In general, a sample is represented in the form of a table, in which each row corresponds to an individual, and each column represents a variable. This representation forms the basis of the file format known as CSV (Comma-Separated Values). CSV files can be opened in a spreadsheet program (Microsoft® Excel, OpenOffice Calc), and are easily interpreted by R and Python.
An Overview of Statistics
Understand the Difference Between Statistics and Probability
Statistics and probability are the same thing, aren’t they?
Uh... no! The two fields are certainly closely related, but they are distinct from one another. When all you are doing is observing and describing objectively, that’s statistics.
But as soon as you start modeling, making connections between observation and theory, that’s probability: at that point, you’ve moved into the world of inferential statistics.
In statistics, the data you observe are called observations, or sometimes realizations. Based on these observations, you can form models. Statistical modeling is a way of determining the mathematical rules governing the data you observe. With probability, you work with random variables, laws of probability, etc.
For example, to study the proportion of men to women in a country, you select a sample in which you observe a proportion of 55% women to 45% men. These are statistics.
But if you then say, in this country, each child that is born has a 55% probability of being female, now you are working with probability!
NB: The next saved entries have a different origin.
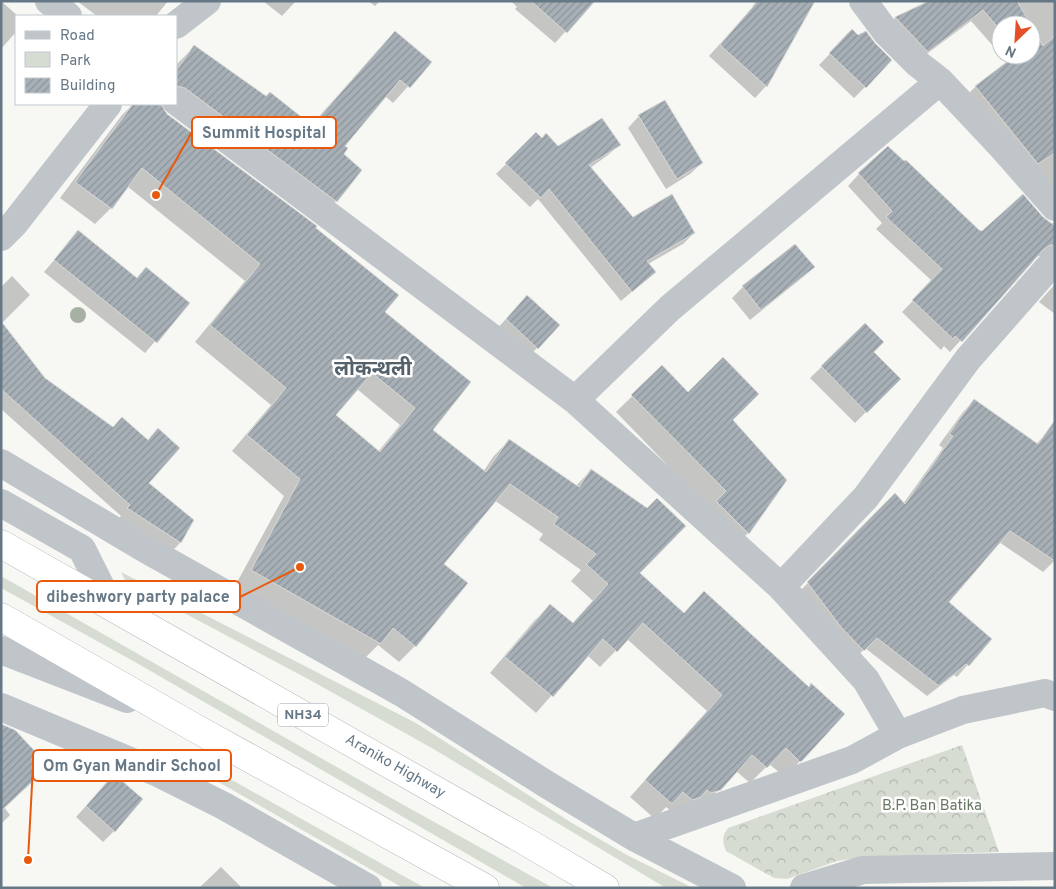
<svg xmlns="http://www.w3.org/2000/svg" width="1056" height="889" viewBox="0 0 1056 889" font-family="Overpass,'Noto Sans Devanagari',sans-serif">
	<defs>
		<pattern id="forest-crowns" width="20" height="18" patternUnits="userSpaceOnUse" patternTransform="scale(1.25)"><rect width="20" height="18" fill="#d7dcd3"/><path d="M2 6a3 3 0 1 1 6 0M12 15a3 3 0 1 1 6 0" fill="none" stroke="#b2b7b1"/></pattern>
		<pattern id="building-hatch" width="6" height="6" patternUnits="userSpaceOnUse" patternTransform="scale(1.25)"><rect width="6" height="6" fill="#a7b0b6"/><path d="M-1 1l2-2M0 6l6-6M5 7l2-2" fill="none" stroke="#8c949a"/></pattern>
	</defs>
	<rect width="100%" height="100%" fill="#f7f7f4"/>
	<path fill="#d7dcd3" d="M121,572L416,723L572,823L627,855L693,888H666L430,747L308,679L126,582Z
		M1,576L400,803L553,888H526L135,662L1,588Z
		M198,761L425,888H403L196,769Z"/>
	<path fill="url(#forest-crowns)" d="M962,745L999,852L864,857L837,861L787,879L774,878L726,851C722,841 722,836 728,828Z"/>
	<path fill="#0003" fill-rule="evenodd" d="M1,1L18,16H16V32L1,49Z
		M77,1H168L156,16H97Z
		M263,1H296L282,16Z
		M368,1H380L375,6Z
		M511,1H593L555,43L515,9L517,7Z
		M756,1H814L766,86L755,98L709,56L751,9Z
		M932,1H1055V207L964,98L975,87L1008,63L1001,55H1031V25H1001V55L971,21L916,62L884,29L895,18Z
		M852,31L865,87L854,98L819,65Z
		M194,47L266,98L309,124L314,122L379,49L430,62L393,103L385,96L343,146L336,201L320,217L176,104V65Z
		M133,104H160V107L166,114L314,228L383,312L432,430L483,472L493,457L509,440L576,486L591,470L638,573L683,614L704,592L801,760L785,777L769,764L750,783L736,771L704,805L675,815L666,807L655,819L630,797L707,711L627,639L600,667L587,655L536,713L490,673L534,621L551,605L572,624L593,601L571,581L581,570L539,540L543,534L494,500L442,564L415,646L399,662L378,645L364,659L235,586L284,496L232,451L271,405L195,342L245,281L127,186L111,208L95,224L60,198L122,115ZM357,389L400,425L378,452L334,416Z
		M639,116L702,163L690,174L666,189L628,128Z
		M536,134L542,139L558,147L619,145L608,155L590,168L633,219L694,233L683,244L648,264L655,272L621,301L538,199L530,207L496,174Z
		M859,174L983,232L1042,218L1049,223H1055V260L1047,256H1038L1034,259L950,352L944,346L941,350L902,312L932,281L876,229L882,223L848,186Z
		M78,232L136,279L146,269L188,303L145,353L44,272Z
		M813,267L802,278L750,320L732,298L743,287Z
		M12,276L30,295L1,324V287Z
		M1055,284V314L1039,302Z
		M516,308L537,348L526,359L495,331Z
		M865,325L873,352L899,379L855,423L810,378Z
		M1,334L44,379L112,428L148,483L180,543L170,553L117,520L121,516L1,409Z
		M662,367L688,394L731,420L786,480L748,533L732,549L710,509L616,412Z
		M974,401L1036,444L1048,432L1055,560L1043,572L999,542L947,602L990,639L957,677L954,675L927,696L865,648L853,661L797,594L895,495L903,504L943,448L939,445L963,412Z
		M1,733L4,807L10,815L1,824Z
		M103,787L114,831L103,842L76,817Z
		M221,867L242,888H199Z"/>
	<path fill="url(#building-hatch)" stroke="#d9d9d7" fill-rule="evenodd" d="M531,1H595L567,33Z
		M758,1H815L767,87L720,45Z
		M929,1H1017L1043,46L1055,36V153L1038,164L975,86L1016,55H1031V25H1001V31L983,10L928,52L895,17Z
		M852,29L858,35L866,31L875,43L892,60L866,88L829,53Z
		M395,31L432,62L410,88L400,80L345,146L348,148L344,154L362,170L337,202L185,88L176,86V71L194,45L266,96L270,92L309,123L312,119L315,122Z
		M665,100L703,163L677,179L638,115Z
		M133,104H161L167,114L317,226L316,228L399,295L385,312L471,382L433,430L486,472L509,439L579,487L591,469L647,508L657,498L686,526L640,573L684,613L704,591L809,687L811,683L845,714L802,761L800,762L786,748L767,768L752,755L721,790L711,793L707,790L701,797L692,800L683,792L672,804L645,780L722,695L643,623L617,652L603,639L553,697L505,657L550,604L573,623L608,584L586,564L596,554L554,524L558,517L510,484L444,564L468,583L416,647L393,628L381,644L251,570L300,479L247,435L286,388L210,325L260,264L142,168L112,209L75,182ZM372,373L415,408L380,452L336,415Z
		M602,118L621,145L589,165L633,217L672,194L695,233L647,261L656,272L632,292L549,189L541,198L505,163L536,132L542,138L546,133L558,146Z
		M888,146L904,161L906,160L979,230L982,231L1023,194L1043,217L1055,226V245H1050L1043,250L962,342L955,336L953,339L912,300L942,269L886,217L892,211L858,173Z
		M78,230L137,278L146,267L190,303L157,343L54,260Z
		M795,244L815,267L761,310L742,286Z
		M527,295L560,325L538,349L506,319Z
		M1,321L45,378L113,427L122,417L148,440L158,428L180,448L149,483L194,520L181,543L127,508L130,505L1,389Z
		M865,323L884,342L874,352L901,379L867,413L821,366Z
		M723,357L759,394L733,420L787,480L749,534L716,501L726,491L631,395L662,365L688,392Z
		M974,399L1038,444L1055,420V561L1010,531L949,602L992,639L969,666L966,664L939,686L877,638L864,651L841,627L807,582L895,493L905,504L953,436L949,434Z
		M1,724L15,730L49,766L1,811Z
		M114,774L143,799L115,832L86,806Z"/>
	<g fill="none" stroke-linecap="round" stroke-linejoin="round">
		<g stroke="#b4b8bb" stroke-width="29">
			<path id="highway" d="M1,544L525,841L605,888
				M1,617L195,728L485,888"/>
		</g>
		<path stroke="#c0c5c9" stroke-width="28" d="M49,1L68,16
			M863,1L886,32L918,64L940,81L1003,148L1055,207
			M176,25L207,1
			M176,101L575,400L670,308L940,81
			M1,237L14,224L108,104
			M575,400L781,587L866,680L898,735
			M1,463L142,547L402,693L546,784L634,837L732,888
			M1,503L82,549L110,605
			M781,587L866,497L968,359L1055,260
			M1,650L127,699
			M1,707L156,772L224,806L368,888
			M634,837L852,760L898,735L963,710L1045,693L1055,697
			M804,888L863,870L1055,866"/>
		<use href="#highway" stroke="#fff" stroke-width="28"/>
	</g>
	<circle fill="#a7b1a3" cx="78" cy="315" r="8"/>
	<g text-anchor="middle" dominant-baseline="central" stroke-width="5" stroke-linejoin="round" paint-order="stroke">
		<rect fill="#fff" stroke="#94a0aa" stroke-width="1" x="278" y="703.5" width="50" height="23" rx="4"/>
		<g font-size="14" font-weight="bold" fill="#667886">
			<text x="303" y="715">NH34</text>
		</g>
		<g font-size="15" fill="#667886" stroke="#fff">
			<text transform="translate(395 767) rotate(30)">Araniko Highway</text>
		</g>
		<g font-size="15" fill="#667861" stroke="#fff">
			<text x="932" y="806">B.P. Ban Batika</text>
		</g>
		<g font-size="20" font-weight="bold" fill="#54616b" stroke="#fff">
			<text x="373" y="370">लोकन्थली</text>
		</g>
	</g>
	<path fill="none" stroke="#e8590c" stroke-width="2" d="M156 195L192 132M300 567L240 597M28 860L33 766"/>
	<g fill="#e8590c" stroke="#fff" stroke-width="2">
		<circle cx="156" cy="195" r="5"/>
		<circle cx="300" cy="567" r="5"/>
		<circle cx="28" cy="860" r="5"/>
	</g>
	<g fill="#fff" stroke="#e8590c" stroke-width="2">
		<rect x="192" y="117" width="144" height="31" rx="5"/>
		<rect x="37" y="581" width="203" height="31" rx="5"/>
		<rect x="33" y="750" width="198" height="31" rx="5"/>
	</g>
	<g font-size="16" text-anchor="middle" font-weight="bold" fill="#667886">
		<text x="264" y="138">Summit Hospital</text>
		<text x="138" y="602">dibeshwory party palace</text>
		<text x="132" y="771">Om Gyan Mandir School</text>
	</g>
	<rect width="1056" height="889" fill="none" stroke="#667886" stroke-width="5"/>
	<rect x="15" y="15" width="162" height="90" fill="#ffffff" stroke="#c2c9cf"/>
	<rect x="25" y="31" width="25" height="8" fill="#c0c5c9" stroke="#c2c9cf"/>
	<text x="60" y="40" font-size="15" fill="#667886">Road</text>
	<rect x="25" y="52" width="25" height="15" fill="#d7dcd3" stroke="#c2c9cf"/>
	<text x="60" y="65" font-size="15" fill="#667886">Park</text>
	<rect x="25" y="78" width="25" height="15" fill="url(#building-hatch)" stroke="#c2c9cf"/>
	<text x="60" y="90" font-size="15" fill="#667886">Building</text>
	<g transform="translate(1016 40) rotate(205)"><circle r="24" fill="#ffffff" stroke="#c2c9cf"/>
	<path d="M0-4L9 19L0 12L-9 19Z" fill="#e54e26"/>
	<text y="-8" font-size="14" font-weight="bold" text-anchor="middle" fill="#667886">N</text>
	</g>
</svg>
The Different Branches of Statistics
Descriptive Statistics
Descriptive statistics is what this course is all about! It deals with the presentation, description, and summarization of data sets using graphs and measures (such as the mean, standard deviation, etc.). In descriptive statistics, each graph (or measure) is calculated on the basis of one or two variables at a time, no more. Why? Because it is fairly simple to represent the relationships between two variables on a graph, both on paper and on a screen, because you’re only working in two dimensions (length and width).
Exploratory Data Analysis
Exploratory data analysis is an extension of descriptive statistics, except that here, you study the relationships between three or more variables. Graphs with 3, 4, 5, or 100 dimensions can’t be represented on two-dimensional paper. We need special techniques to further describe and explore the data.
Inferential Statistics
Inferential statistics deals with analyzing data relating to a sub-population in order to infer the characteristics of the population as a whole. If one day you find yourself talking about estimators and hypothesis testing, you’ll be working with inferential statistics.
Statistical Modeling
Statistical modeling involves observing the characteristics of a sample, then formalizing these observations according to mathematical rules. This formalization is called a probabilistic model. When you describe a phenomenon using a model, you can make forecasts or predictions.
Take It Further: Data Analyst vs. Data Scientist
But what’s the difference between a Data Analyst and a Data Scientist?
The distinction between these two professions is somewhat hazy, but Data Analysts can be said to work with descriptive, exploratory, and inferential statistics. Data Scientists must master all three of these disciplines, but must also be capable of modeling phenomena. They have a battery of algorithms at their disposal that enable them to find the most effective model for the problem they are analyzing.